I started work on Thursday, and my school is called the Center for Children’s Happiness. It’s an orphanage attached to a primary school, so after a morning of teaching ABC and saying ’hello’ a lot, I got asked to work with an older group of boys who need extra English. So, from 7am to 11am I have 10 or 11 teenage lads to teach English and Maths too, before they start High School at 1pm (after another 2 hour lunch break). I’ve only done a few days, and it’s both exhausting and fun. The school is half an hour away so I get a tuk tuk at 6.30, and their English ability ranges from excellent to poor, so it’s hard finding things to keep everyone engaged. There isn’t a Khmer translator either but one of the boys is older, and his English is very good so he has essentially become my assistant. During the breaks, he asks hundreds of questions about me, England and anything else, and writes down everything I say for extra practice.

My classroom

After an afternoon of working with the younger ones, I get home at just after 5pm, which is just about the longest day of the volunteers here.
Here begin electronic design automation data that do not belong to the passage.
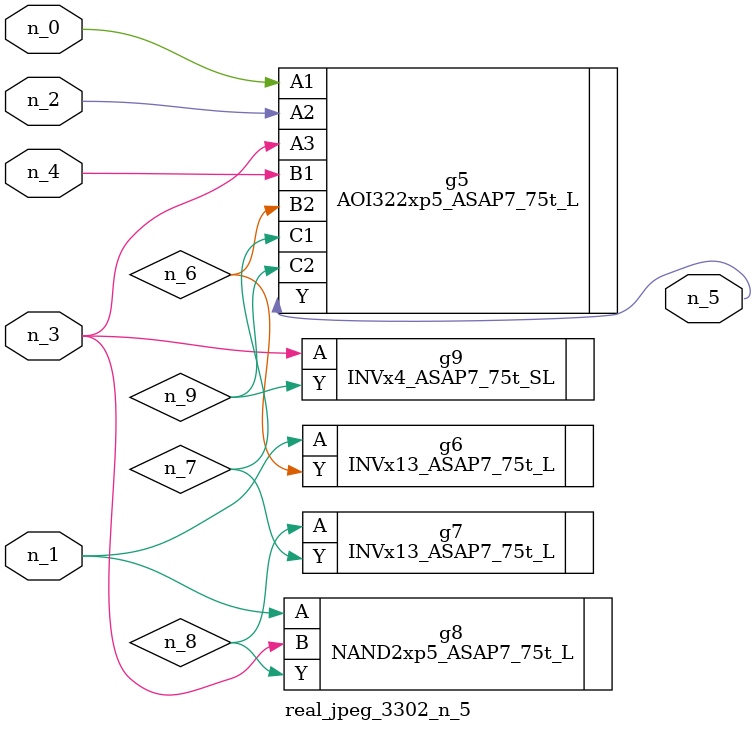
<source format=v>
module real_jpeg_3302_n_5 (n_4, n_0, n_1, n_2, n_3, n_5);

input n_4;
input n_0;
input n_1;
input n_2;
input n_3;

output n_5;

wire n_8;
wire n_6;
wire n_7;
wire n_9;

AOI322xp5_ASAP7_75t_L g5 ( 
.A1(n_0),
.A2(n_2),
.A3(n_3),
.B1(n_4),
.B2(n_6),
.C1(n_7),
.C2(n_9),
.Y(n_5)
);

INVx13_ASAP7_75t_L g6 ( 
.A(n_1),
.Y(n_6)
);

NAND2xp5_ASAP7_75t_L g8 ( 
.A(n_1),
.B(n_3),
.Y(n_8)
);

INVx4_ASAP7_75t_SL g9 ( 
.A(n_3),
.Y(n_9)
);

INVx13_ASAP7_75t_L g7 ( 
.A(n_8),
.Y(n_7)
);


endmodule
</source>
Law is starting at 7.30, whilst a lot of the others tend to work from 8 or 9, have a long lunch break and then finish by 4. I did sign up for teaching English, but I’m secretly jealous of the volunteers in the other orphanages whose days consist of play, nap, four hour lunch, play and then home!

The school run

Laura is currently on her trip in the countryside, and doesn’t get back until Friday. It is bizarre not being together after not doing anything separately for months, and while her phone signal isn’t great (she has to climb a hill in the middle of nowhere), she is having a good time, and Mondulkiri is one of the more beautiful but less visited provinces. I know he’s on standby, but Mr. Bower doesn’t need to do a ’Taken’ rescue mission yet. It’s another day off for me today (lots of holidays here), so I’m heading out shortly with some of the other volunteers, whose youth only annoys me intermittently!